I turned the key and....
The car did nothing.
I may not know a lot about cars, but I do know that something is supposed to happen when you turn the key.
I chewed my lower lip as I gripped the wheel. The wind outside was ridiculous and the car rocked a bit as it brushed against the car.
It was cold out.
Like negative temperatures cold.
The only reason why I was even out was to drive to my friend Amanda’s house to celebrate New Years.
Only the car wouldn’t start.
I turned the key again and the dashboard went crazy. All the warning signals popped on.
“What does this mean?” I wailed dramatically. I hate when things don’t work properly.
“Is it broken?” Tommy asked from the backseat. “Maybe it’s the battery.”
Oh God. What if it was the battery? What if it died? But how? I didn’t leave anything on in the car. It couldn’t be dead. It just couldn’t. I had places to be, dammit, and my car was still relatively new.
I have a 2010 Honda Insight, a hybrid, and I expect good things from a hybrid. I expect hybrids to TURN ON when you want them to.
“I’d expect this sort of thing from an old car but you are still new so stop it,” I said. To the car. Even though it’s, you know, not alive.
I tried to turn it on again.
“Mommy? I’m cold,” Natalie complained. She had on a heavy coat, hat and mittens but it didn’t matter.
And I didn’t blame her.
It was cold out.
“Stupid car,” I grumbled and we all went back in the house. My friend Amanda just picked us up and we still managed to have a fun get together.
On Saturday I tried the car again. Maybe it was a fluke on Friday night.
…nope. Still nothing.
I smacked the wheel. “What is the matter with you?” I griped. “I don’t speak car, I can’t help!”
I rested my forehead on the wheel. My hair fell down around me. I was not in the mood for this. Everything seemed to be breaking around me ever since Tom left for Korea. It was like the world was testing me, seeing if I was strong enough to handle everything.
“I am strong enough,” I muttered. Great. I was talking to myself. A lot. And speaking to inanimate objects. This probably meant I needed psychological help.
I popped open the hood. I figured I’d have a look see. I got out of the car, bracing myself against the cold. It wasn’t as bad as Friday, but still pretty chilly.
I peered into the hood, stroking my chin as though I knew exactly what I was looking at.

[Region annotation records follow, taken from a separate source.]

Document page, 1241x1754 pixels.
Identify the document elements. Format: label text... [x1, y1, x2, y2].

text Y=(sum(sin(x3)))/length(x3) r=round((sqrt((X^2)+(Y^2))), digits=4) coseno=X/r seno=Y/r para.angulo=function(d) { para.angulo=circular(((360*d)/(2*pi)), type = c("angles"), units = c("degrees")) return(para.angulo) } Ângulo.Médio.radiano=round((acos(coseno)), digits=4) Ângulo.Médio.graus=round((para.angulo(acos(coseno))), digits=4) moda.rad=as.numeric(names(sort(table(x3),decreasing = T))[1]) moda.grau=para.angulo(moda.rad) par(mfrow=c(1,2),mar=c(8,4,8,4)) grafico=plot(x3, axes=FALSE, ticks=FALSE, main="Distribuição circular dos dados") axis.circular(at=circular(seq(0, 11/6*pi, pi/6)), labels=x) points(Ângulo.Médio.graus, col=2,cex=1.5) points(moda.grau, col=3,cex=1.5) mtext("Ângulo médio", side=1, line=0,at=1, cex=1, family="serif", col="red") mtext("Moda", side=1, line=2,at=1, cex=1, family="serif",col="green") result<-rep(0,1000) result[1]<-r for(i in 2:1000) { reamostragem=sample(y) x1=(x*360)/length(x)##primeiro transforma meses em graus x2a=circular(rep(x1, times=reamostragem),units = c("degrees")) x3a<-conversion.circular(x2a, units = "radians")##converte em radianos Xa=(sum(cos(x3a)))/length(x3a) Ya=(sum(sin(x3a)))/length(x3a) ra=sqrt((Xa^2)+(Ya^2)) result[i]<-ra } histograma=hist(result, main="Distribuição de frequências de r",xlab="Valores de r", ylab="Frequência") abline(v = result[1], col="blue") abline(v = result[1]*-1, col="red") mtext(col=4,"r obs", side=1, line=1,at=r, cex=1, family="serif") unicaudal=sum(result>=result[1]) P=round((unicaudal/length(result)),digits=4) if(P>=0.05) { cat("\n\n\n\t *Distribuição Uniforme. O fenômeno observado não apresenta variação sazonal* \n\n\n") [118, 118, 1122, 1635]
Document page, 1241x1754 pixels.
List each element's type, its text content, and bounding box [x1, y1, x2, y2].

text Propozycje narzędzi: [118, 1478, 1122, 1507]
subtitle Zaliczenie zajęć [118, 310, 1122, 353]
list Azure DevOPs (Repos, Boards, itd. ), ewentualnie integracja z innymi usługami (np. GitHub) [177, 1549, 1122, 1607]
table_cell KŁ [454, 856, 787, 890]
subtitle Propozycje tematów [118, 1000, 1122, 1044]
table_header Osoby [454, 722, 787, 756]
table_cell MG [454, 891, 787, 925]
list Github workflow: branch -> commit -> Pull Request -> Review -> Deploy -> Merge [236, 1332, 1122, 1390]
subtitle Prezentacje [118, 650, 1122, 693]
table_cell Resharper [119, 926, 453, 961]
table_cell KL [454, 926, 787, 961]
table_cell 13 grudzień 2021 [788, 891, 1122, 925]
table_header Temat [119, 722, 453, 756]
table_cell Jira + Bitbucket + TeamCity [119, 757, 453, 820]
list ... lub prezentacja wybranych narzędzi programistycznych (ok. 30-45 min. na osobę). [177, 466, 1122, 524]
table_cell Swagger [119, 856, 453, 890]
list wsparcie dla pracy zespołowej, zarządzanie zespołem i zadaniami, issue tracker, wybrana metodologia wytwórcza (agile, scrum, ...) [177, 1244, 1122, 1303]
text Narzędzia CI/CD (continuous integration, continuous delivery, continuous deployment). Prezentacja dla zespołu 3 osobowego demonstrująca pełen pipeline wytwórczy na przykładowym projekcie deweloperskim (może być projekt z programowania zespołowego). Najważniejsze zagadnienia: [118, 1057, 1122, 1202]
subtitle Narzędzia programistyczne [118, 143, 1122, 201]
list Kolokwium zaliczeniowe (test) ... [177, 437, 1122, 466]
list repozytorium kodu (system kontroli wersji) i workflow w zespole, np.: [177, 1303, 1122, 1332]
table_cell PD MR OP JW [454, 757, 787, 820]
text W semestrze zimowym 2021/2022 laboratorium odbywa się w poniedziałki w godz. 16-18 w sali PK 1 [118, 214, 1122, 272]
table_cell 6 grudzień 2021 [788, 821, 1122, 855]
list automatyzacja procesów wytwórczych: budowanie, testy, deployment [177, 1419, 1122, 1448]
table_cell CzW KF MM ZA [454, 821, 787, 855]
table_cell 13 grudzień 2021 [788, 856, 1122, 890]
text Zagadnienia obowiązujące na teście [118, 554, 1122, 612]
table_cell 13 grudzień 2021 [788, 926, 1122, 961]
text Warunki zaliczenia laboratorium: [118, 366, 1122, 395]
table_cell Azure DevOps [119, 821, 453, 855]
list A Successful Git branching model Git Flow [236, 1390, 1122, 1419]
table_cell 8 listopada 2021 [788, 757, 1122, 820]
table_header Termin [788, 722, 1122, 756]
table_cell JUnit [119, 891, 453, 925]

So…that thing with the wires hanging from it…the engine right? Or the battery? Wait. What was that thing? And…oh, THERE was where I put the windshield wiper fluid.
What was I even looking for? Something that said, “I’m causing the problem? Help?”
“Everything looks okay,” I said, peering closer. It was like some bizarre maze in the hood of my car. One that I’d never, ever figure out.
I shut the hood.
“Well,” I said. “I guess I’ll try again tomorrow.”
Sunday rolled around.
I gripped the keys in my hand. The car and I had a stare down like we were in the Old West.
“You had your fun. Now it’s time to start. I have places to be next week and don’t have time for car tantrums.” I envisioned myself walking into the service section of the Honda dealership going, “I need help. My car is having a tantrum.”
I slid in front of the wheel. I stuck the key in the ignition.
I took a deep breath.
I turned the key.
....the car rumbled back to life as if nothing were ever wrong.
I mean, what a bitch!
I let it run for a few minutes. Then I turned it off. Then I put it back on, just in case it was teasing me.
And it still worked!
I’m guessing it didn’t like the really cold temperatures?
But we’re in Wyoming, it’s going to HAVE to get used to the really cold temperatures.
I’m going to call the Honda dealership and will have them look at the car, just in case.
I don’t have the patience for car tantrums, after all.